Der Architekt Samarendra, Sohn eines indischen Vaters und einer Schweizer Mutter, der von seiner Familie meist nur Sam gerufen wird, soll im Auftrag eines reichen Exil-Irakers eine Oper in Bagdad bauen. Also bricht er mit viel Elan, Idealismus und Naivität in den Nahen Osten auf - und wird dort mit einer Welt konfrontiert, die seine bisherige Identität stark erschüttert.
Ausgedacht hat sich diese Figur der niederländische Schriftsteller Arnon Grünberg, der 1971 als Kind von in den dreißiger Jahren aus Deutschland geflohenen Juden in Amsterdam geboren wurde, aber seit 1995 in New York lebt. Gibt es da nicht Gemeinsamkeiten zwischen dem Autor und Sam, der Hauptfigur seines Romans, den Grünberg jetzt im Literaturhaus vorgestellt hat? Haben nicht beide eine 'trans nationale Patchwork-Biografie', wie Anat Feinberg, die Grünbergs Lesung moderierte, gleich zu Beginn des Abends anmerkte? Sind nicht beide Unbehauste, die sich nicht binden wollen? Ja, er reise viel, gab Grünberg zu, dann sei er ein Nomade, dessen Zuhause nur der Laptop sei, auf dem er schreibe. Doch den Bezug zu seinem Geburtsort Amsterdam habe er nicht verloren, fast täglich telefoniere er mit seiner Mutter, die noch immer dort lebe. Nach New York sei er damals, nach dem unrühmlichen Abschluss seiner Schullaufbahn und einer wenig erfolgreichen Karriere als Verleger, der Liebe wegen gezogen - und geblieben. Nein, meinte Grünberg schließlich, Sam sei ein anderer Mensch als er selbst.

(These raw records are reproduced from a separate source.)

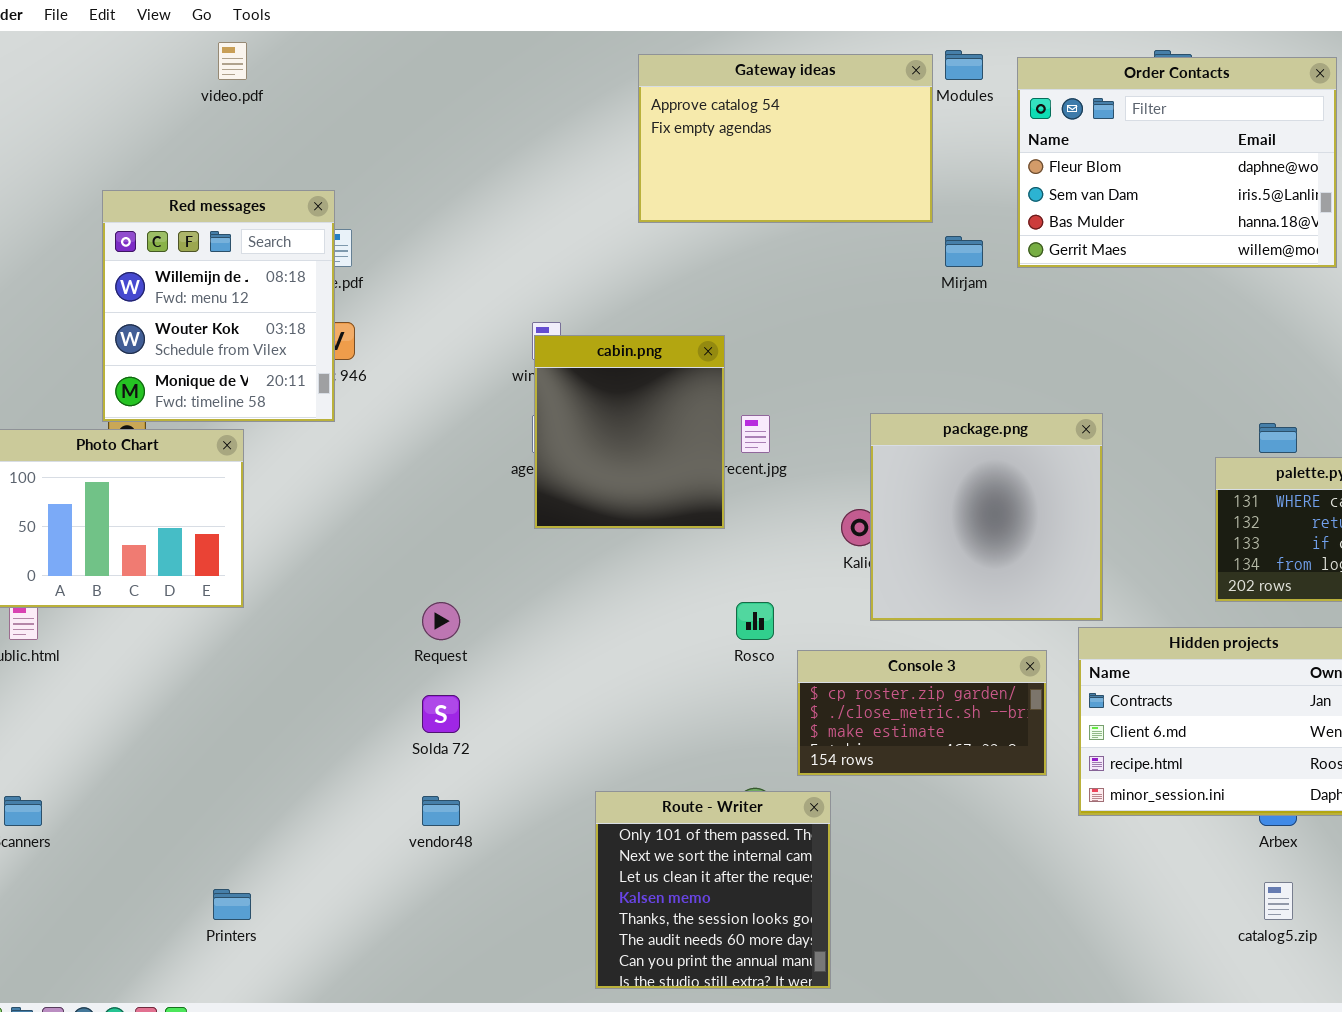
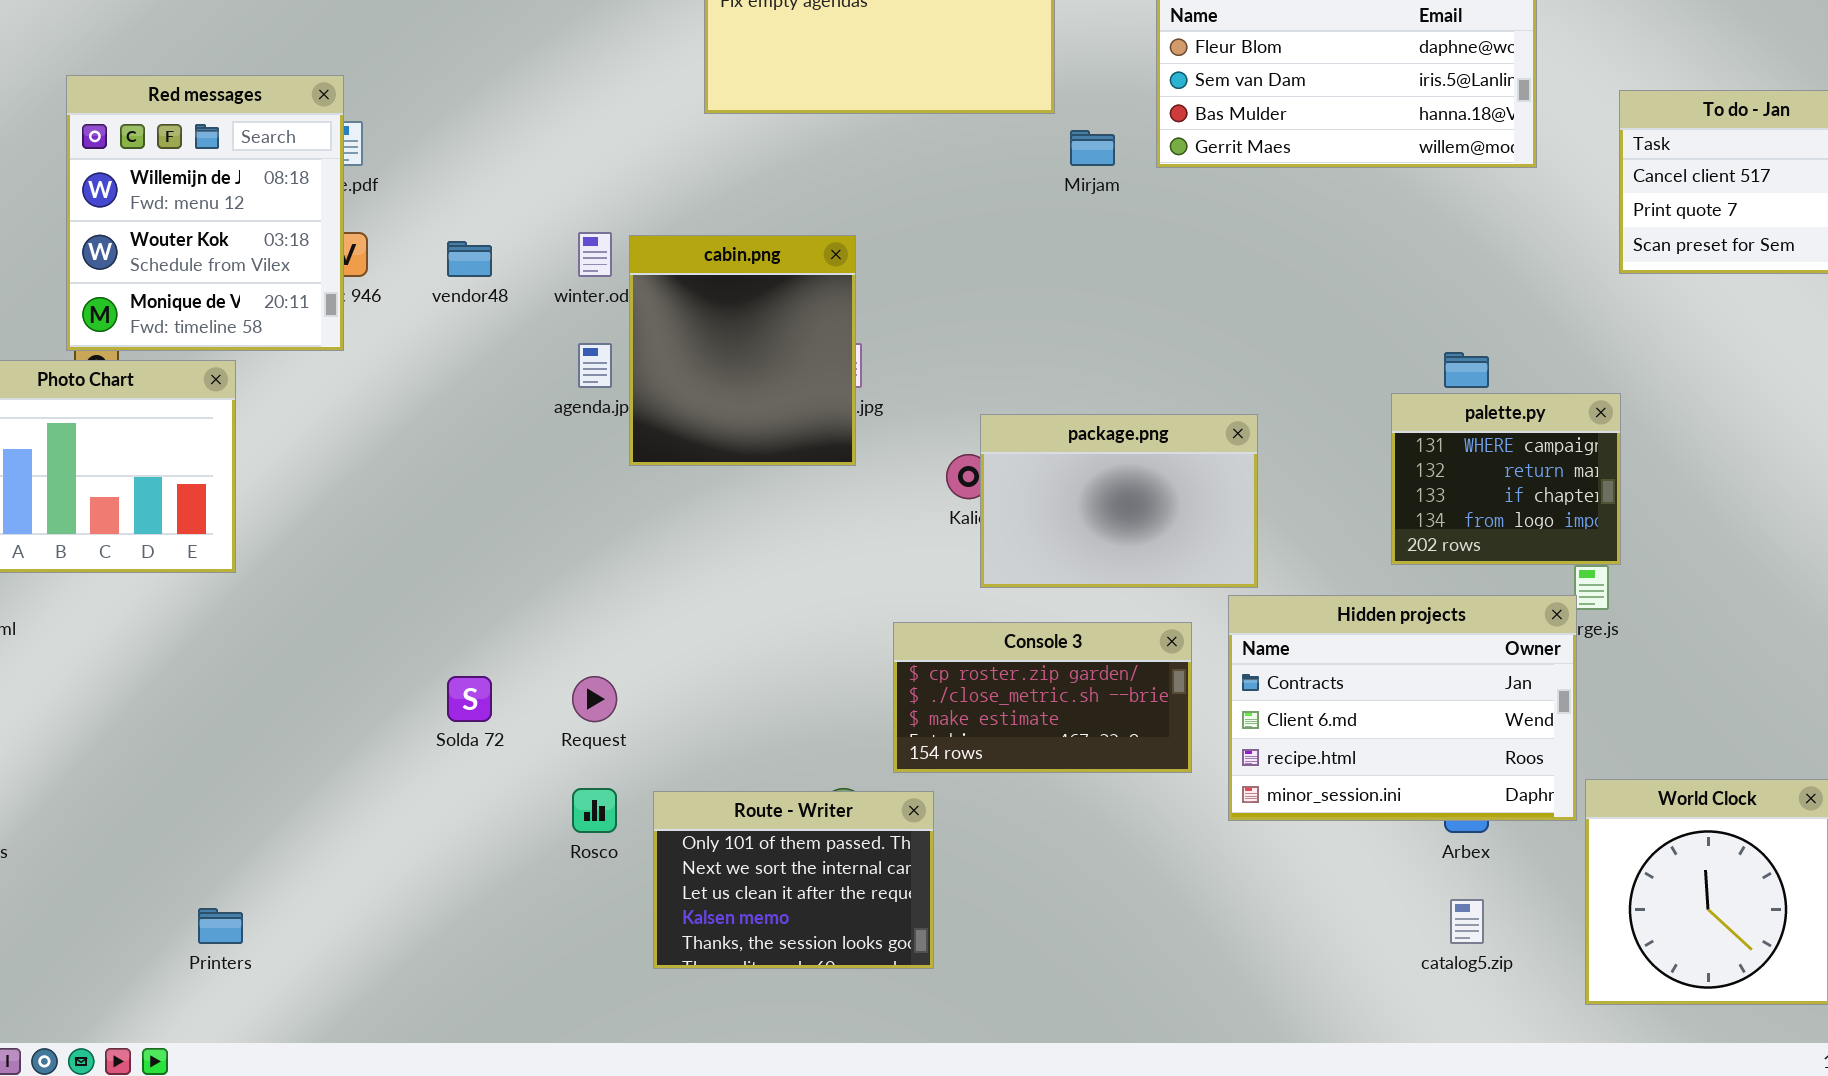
cabin.png: [534,335,725,529] -> [629,235,856,466], moved
package.png: [870,413,1103,621] -> [980,414,1258,588], resized
Request: [422,602,460,640] -> [572,676,617,722], moved
Rosco: [736,602,774,640] -> [572,788,617,833], moved
Route - Writer: [595,791,831,989] -> [653,791,934,969], resized
vendor48: [422,796,460,826] -> [447,241,492,277], moved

Anders als sein Romanheld, dem im Irak der Boden unter den Füßen wegbricht, ist Grünberg in seinem Beruf äußerst erfolgreich. Seit seinem Debüt 1994 mit dem Roman 'Blauer Montag', der gleich ein Bestseller wurde, hat er mehr als ein Dutzend Bücher veröffentlicht, demnächst wird an den Münchner Kammerspielen sein Stück 'Hoppla, wir sterben!' uraufgeführt, außerdem schreibt er regelmäßig Reportagen und Kolumnen für niederländische Zeitungen. Es waren diese Reportagen über den Irak, wo Grünberg zwischen 2008 und 2011 mehrfach als 'embedded journalist' recherchierte, oder über Afghanistan, von wo er über den Alltag der dort stationierten holländischen Soldaten berichtete, die ihn mit Anschauungsmaterial für seinen neuen Roman versorgten. Aber Grünberg hat auch schon als Hotelboy in Bayern oder als Masseur in Rumänien gejobbt und dann über seine dabei gemachten Erfahrungen geschrieben - als niederländischer Günter Wallraff gewissermaßen, nur mit mehr Humor als dieser.